# mechanic wanting to live in america



## kinggy999 (Jan 22, 2012)

im a 21 year old motor mechanic and want to live and work in america , just wondering if anybody knows the chances of this or good steps to take to achieve this ,any information would be great thank you


----------



## Davis1 (Feb 20, 2009)

kinggy999 said:


> im a 21 year old motor mechanic and want to live and work in america , just wondering if anybody knows the chances of this or good steps to take to achieve this ,any information would be great thank you


pretty much no chance at all ... a degree is pretty much a minimum requirement


----------



## Kathleen Kischer (Feb 1, 2012)

There is a lot of work in Canada for mechanics, have you considered moving to Alberta. The going rate for techs is $22.00EUR per hour


----------



## rachel100 (Jan 31, 2012)

*motor mechanic vacancy*

Hi,

We have an independent auto repair shop in Los Angeles, CA. We are currently looking for a mechanic skilled in repairing English cars. Other high line European car experience could be considered. 

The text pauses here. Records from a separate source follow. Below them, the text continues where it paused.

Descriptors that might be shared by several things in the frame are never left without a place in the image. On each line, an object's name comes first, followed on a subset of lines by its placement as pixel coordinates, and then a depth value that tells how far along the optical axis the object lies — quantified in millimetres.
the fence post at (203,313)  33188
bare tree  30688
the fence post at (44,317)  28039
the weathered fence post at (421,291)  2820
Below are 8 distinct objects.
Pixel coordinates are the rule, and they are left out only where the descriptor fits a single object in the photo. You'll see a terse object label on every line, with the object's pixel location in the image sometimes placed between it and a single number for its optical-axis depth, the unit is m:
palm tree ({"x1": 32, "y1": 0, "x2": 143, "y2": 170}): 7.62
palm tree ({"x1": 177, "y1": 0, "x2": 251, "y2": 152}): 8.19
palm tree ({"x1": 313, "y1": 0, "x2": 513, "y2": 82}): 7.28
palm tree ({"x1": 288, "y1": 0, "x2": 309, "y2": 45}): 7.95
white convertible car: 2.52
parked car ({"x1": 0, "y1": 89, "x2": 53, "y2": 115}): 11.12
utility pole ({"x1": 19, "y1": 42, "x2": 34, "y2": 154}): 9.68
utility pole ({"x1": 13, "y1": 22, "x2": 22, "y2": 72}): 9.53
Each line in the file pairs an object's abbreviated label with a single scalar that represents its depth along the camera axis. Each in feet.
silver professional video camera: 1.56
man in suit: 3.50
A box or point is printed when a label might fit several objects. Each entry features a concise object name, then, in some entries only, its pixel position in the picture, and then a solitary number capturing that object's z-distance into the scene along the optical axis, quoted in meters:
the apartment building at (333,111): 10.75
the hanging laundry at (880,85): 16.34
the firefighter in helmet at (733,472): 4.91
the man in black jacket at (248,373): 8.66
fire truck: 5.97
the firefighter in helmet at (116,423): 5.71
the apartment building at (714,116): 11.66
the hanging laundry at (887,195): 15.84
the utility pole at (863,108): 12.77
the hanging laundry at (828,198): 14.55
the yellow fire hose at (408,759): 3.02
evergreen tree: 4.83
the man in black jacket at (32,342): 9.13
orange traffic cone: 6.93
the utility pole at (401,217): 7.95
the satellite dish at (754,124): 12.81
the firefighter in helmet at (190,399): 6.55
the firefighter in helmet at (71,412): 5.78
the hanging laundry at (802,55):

If you have previous experience and training, I would love to hear from you. We have been trying to find a qualified candidate for a number of months now. Since we are not having any luck, I am now expanding our search to the UK. Please message me if you are interested.

Thanks,
Rachel


----------



## kinggy999 (Jan 22, 2012)

hello and thank you for the reply rachel i would love to chat more do you have an email adress atall?


----------



## rachel100 (Jan 31, 2012)

*UK Mechanic*

Hi,

I can't send you a private message since I haven't posted enough here and it won't let me enter an e-mail or a website address for the same reason. I guess you can just do a search for British Eurotech in Lawndale, CA and then go to our website. There is a contact form on the website through which you can message me. 

I look forward to hearing from you.

Rachel


----------



## kinggy999 (Jan 22, 2012)

i couldnt find the private message but i googled searched on the information i had and found you and a email has been sent  thank you


----------



## SouthernComfort (Jun 12, 2012)

Hi, 
How did you get on with this?


----------



## kinggy999 (Jan 22, 2012)

i didnt mate , i put this up to try and get some tips on steps to take for when im on paper experienced enough to start the process , never thought id get a offer and when i did i went for it but never got a email back think its because im well under experianced but hey ho ill keep trying


----------



## SouthernComfort (Jun 12, 2012)

It did suprise me a little when the offer was made as from what I have read I didn't think mechanics qualified for a visa unless the fact it's british motors makes it more specialised and there wasn't an American that could do the job. 

Good luck for the future.


----------